* **Documenttekst**:
++++++++++++++++++++
Dit voorjaar startte vanuit het LSAWH een verdiepend onderzoek naar de mensen die een sleutelrol spelen in de verbinding tussen wetenschap en praktijk: een netwerkanalyse. Inmiddels zijn de eerste stappen gezet in deze studie naar ‘verbinders’ binnen de regionale academische werkplaatsen. De voorlopige opbrengst? Een netwerk vol enthousiasme, herkenning én complexe vragen over samenwerking in de huisartsenzorg.
Wie verbindt wetenschap en praktijk?
Het onderzoek richt zich op personen die – vanuit uiteenlopende functies – actief bijdragen aan het overbruggen van de werelden van onderzoek, onderwijs en praktijk. Denk aan academische huisartsen, coördinatoren bij regionale huisartsenorganisaties, stafleden van opleidingen of kaderhuisartsen. Wat hen bindt, is hun verbindende rol tussen kennis en uitvoering. Associate professor Esther de Groot van het UMC Utrecht, projectleider van het werkpakket netwerkanalyse binnen het Landelijk Samenwerkingsverband Academische Werkplaatsen Huisartsenzorg (LSAWH), benadrukt dat deze rol veel gezichten kent: “Soms is het een onderzoeker die ook spreekuur draait, soms een coördinator die data toegankelijk maakt voor wetenschappelijk gebruik, en soms een docent die wetenschap inbrengt in de opleiding van AIOS.”
Een warme respons en een zomerse stilte
Vanuit alle 7 regio’s zijn kandidaten aangedragen voor een interview. In totaal worden er 35 interviews afgenomen; inmiddels zijn er negen afgerond. De zomervakantie zorgt voor vertraging, maar de bereidheid tot deelname blijft groot. “Veel mensen geven aan dat ze zeker willen meedoen, maar nu even met vakantie zijn,” aldus de onderzoekster Mirte Bijvoet. De gesprekken worden online gevoerd en brengen niet alleen persoonlijke ervaringen in kaart, maar ook het netwerk rondom de verbinder zelf.
Gerdine Honing, huisarts in opleiding en promovenda op andere netwerkstudies, herkent het enthousiasme en ook de waarde voor deelnemers: “uit ervaring met eerdere netwerkstudies weten we dat mensen het een leuke en leerzame manier vinden om naar hun eigen netwerk te kijken. Vaak doet iemand zelf nieuwe inzichten op over diens netwerk en raken ze geïnspireerd om aan de slag te gaan met (nieuwe) connecties.”
++++++++++++++++++++
* **Geëxtraheerde gegevens**:
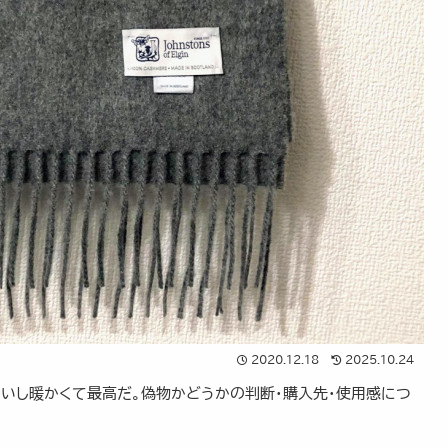
2020.12.18
2025.10.24
ないし暖かくて最高だ。偽物かどうかの判断・購入先・使用感につ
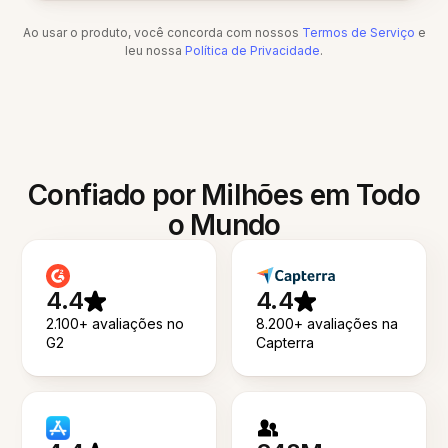
Ao usar o produto, você concorda com nossos
Termos de Serviço
e
leu nossa
Política de Privacidade
.
Confiado por Milhões em Todo
o Mundo
4.4
4.4
2.100+ avaliações no
8.200+ avaliações na
G2
Capterra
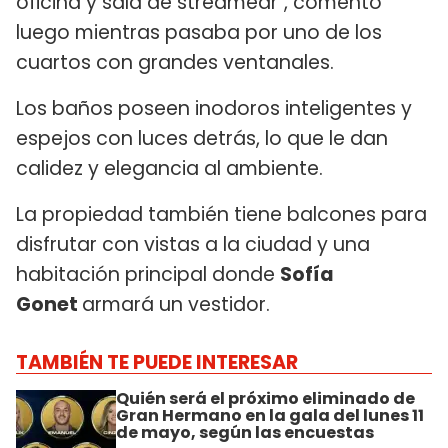
oficina y sala de streamear", comentó
luego mientras pasaba por uno de los
cuartos con grandes ventanales.
Los baños poseen inodoros inteligentes y
espejos con luces detrás, lo que le dan
calidez y elegancia al ambiente.
La propiedad también tiene balcones para
disfrutar con vistas a la ciudad y una
habitación principal donde
Sofía
Gonet
armará un vestidor.
TAMBIÉN TE PUEDE INTERESAR
Quién será el próximo eliminado de
Gran Hermano en la gala del lunes 11
de mayo, según las encuestas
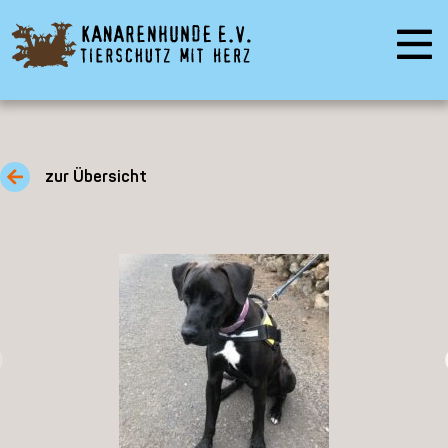
zur Übersicht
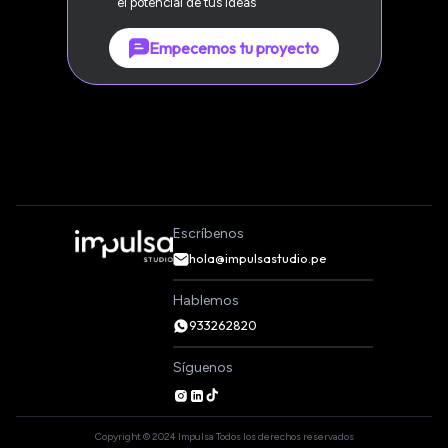
el potencial de tus ideas
Empecemos tu proyecto
Escríbenos
hola@impulsastudio.pe
Hablemos
933262820
Síguenos
Copyright © 2024 Impulsa Todos los derechos reservados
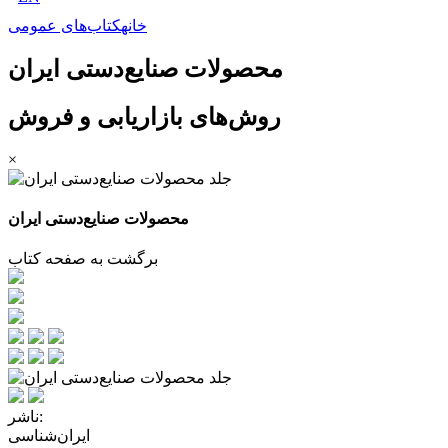
خانه
کتاب‌های عمومی
محصولات صنایع‌دستی ایران
روش‌های بازاریابی و فروش
×
محصولات صنایع‌دستی ایران
برگشت به صفحه کتاب
ناشر:
ایران‌شناسی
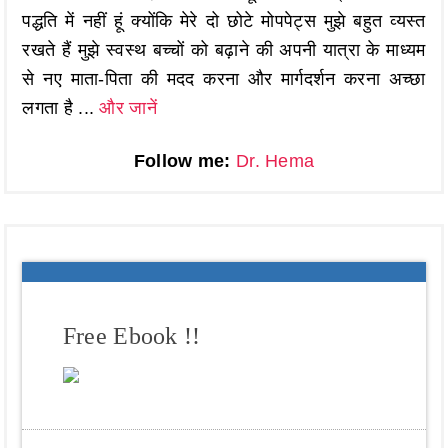
पद्धति में नहीं हूं क्योंकि मेरे दो छोटे मोपपेट्स मुझे बहुत व्यस्त
रखते हैं मुझे स्वस्थ बच्चों को बढ़ाने की अपनी यात्रा के माध्यम
से नए माता-पिता की मदद करना और मार्गदर्शन करना अच्छा
लगता है ...
और जानें
Follow me:
Dr. Hema
Free Ebook !!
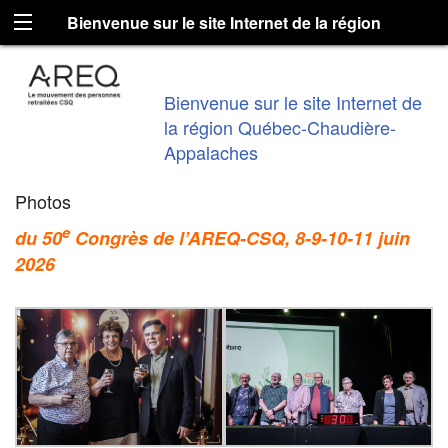
Bienvenue sur le site Internet de la région
Québec-Chaudière-Appalaches
Bienvenue sur le site Internet de
la région Québec-Chaudière-
Appalaches
Photos
e
du 50
Congrès de l’AREQ-CSQ, 8-9-10-11 juin
2026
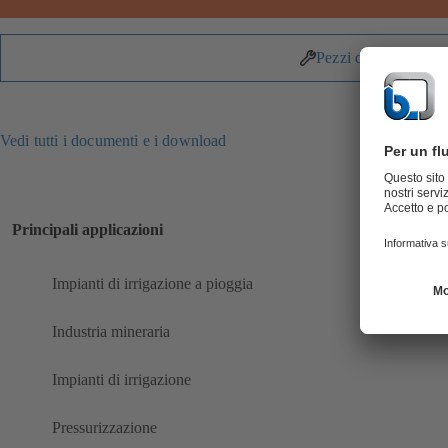
Pezzi di ricambio
Vedi tutti i documenti e i download
Principali applicazioni
Impianti di irrigazione a pioggia
Industria mineraria
Impianti di irrigazione
Pressurizzazione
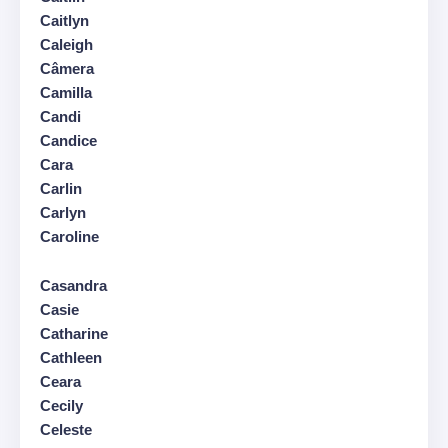
Caitlyn
Caleigh
Câmera
Camilla
Candi
Candice
Cara
Carlin
Carlyn
Caroline
Casandra
Casie
Catharine
Cathleen
Ceara
Cecily
Celeste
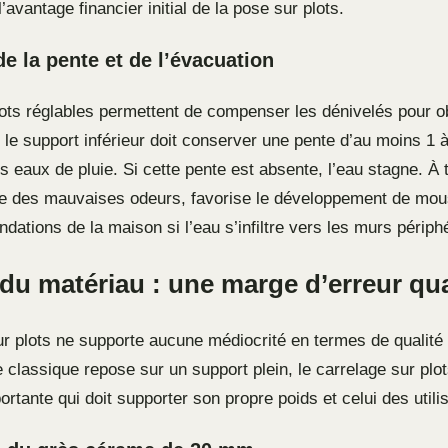
l’avantage financier initial de la pose sur plots.
de la pente et de l’évacuation
lots réglables permettent de compenser les dénivelés pour o
 le support inférieur doit conserver une pente d’au moins 1 
s eaux de pluie. Si cette pente est absente, l’eau stagne. À 
e des mauvaises odeurs, favorise le développement de mous
fondations de la maison si l’eau s’infiltre vers les murs périph
du matériau : une marge d’erreur qua
ur plots ne supporte aucune médiocrité en termes de qualité 
 classique repose sur un support plein, le carrelage sur plo
ortante qui doit supporter son propre poids et celui des utili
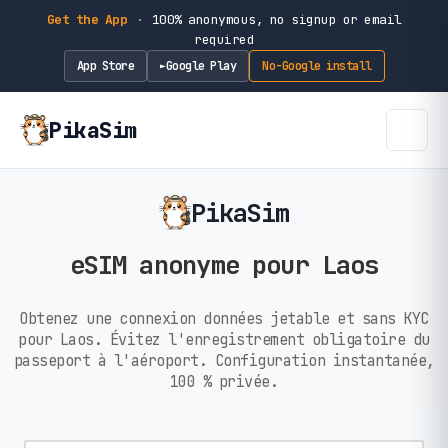
Get the App
·
100% anonymous, no signup or email
required
App Store
Google Play
No-Google install
►
PikaSim
PikaSim
eSIM anonyme pour Laos
Obtenez une connexion données jetable et sans KYC
pour Laos. Évitez l'enregistrement obligatoire du
passeport à l'aéroport. Configuration instantanée,
100 % privée.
++++++++++++++++++++
* **Werkopdracht 1**: Schrijf uit de tekst over de netwerkanalyse het stuk van "Een warme respons" tot en met "de verbinder zelf." letterlijk over.
* **Werkopdracht 2**: Ga verder met de tekst over de netwerkanalyse, aansluitend op de laatste zin.
Het materiaal staat los van de tekst over de netwerkanalyse.

* **Schriftelijk antwoord 1**:
Een warme respons en een zomerse stilte
Vanuit alle 7 regio’s zijn kandidaten aangedragen voor een interview. In totaal worden er 35 interviews afgenomen; inmiddels zijn er negen afgerond. De zomervakantie zorgt voor vertraging, maar de bereidheid tot deelname blijft groot. “Veel mensen geven aan dat ze zeker willen meedoen, maar nu even met vakantie zijn,” aldus de onderzoekster Mirte Bijvoet. De gesprekken worden online gevoerd en brengen niet alleen persoonlijke ervaringen in kaart, maar ook het netwerk rondom de verbinder zelf.

* **Schriftelijk antwoord 2**:
Eerste indrukken: betrokken en herkenbaar
Hoewel de data nog niet geanalyseerd zijn, zijn er al interessante observaties. Zo valt op dat de aangedragen personen daadwerkelijk een verbindende rol vervullen, en zich hier sterk mee identificeren. Ook is het enthousiasme groot – zelfs als het gesprek ook ruimte biedt voor de complexiteit en uitdagingen van deze rol.
Sommige respondenten stelden vragen over de onderzoeksmethodologie, wat volgens het team de betrokkenheid bij het onderwerp onderstreept. Esther vertelt: “Verbinders willen vaak een zo compleet mogelijk netwerk schetsen, terwijl dat voor deze studie niet per se nodig is. Het gaat ons vooral om de aard van de verbindingen – wat maakt iemand tot verbinder, en hoe werkt dat in de praktijk?”
Praktische waarde voor de werkplaatsen
De onderzoekers zien al mogelijkheden om de inzichten uit de netwerkanalyse praktisch toe te passen, bijvoorbeeld door verschillen tussen regio’s zichtbaar te maken. Dat lukt alleen als uit elke werkplaats voldoende respondenten meedoen. Esther: “Juist op dit moment, waarin regionale én landelijke samenwerking zich nog ontwikkelen, is het van belang dat we op landelijk niveau analyseren hoe mensen die verbinding in de praktijk vormgeven.” De studie draagt zo direct bij aan de doelen van het LSAWH: verbinding en samenwerking stimuleren en kennisuitwisseling te bevorderen.
Wat brengt de toekomst?
De resultaten van studie 1 worden eind 2025 verwacht. In het najaar start een tweede studie binnen WP2, gericht op het functioneren van ‘lerende netwerken’ tussen organisaties in de regio. Samen met onderzoekers uit Maastricht wordt dan onderzocht of – en hoe – huisartspraktijken, RHO’s en afdelingen huisartsgeneeskunde zich als lerend netwerk ontwikkelen. Een belangrijk vervolg, maar eerst is de focus op het verzamelen van de verhalen van de verbinders.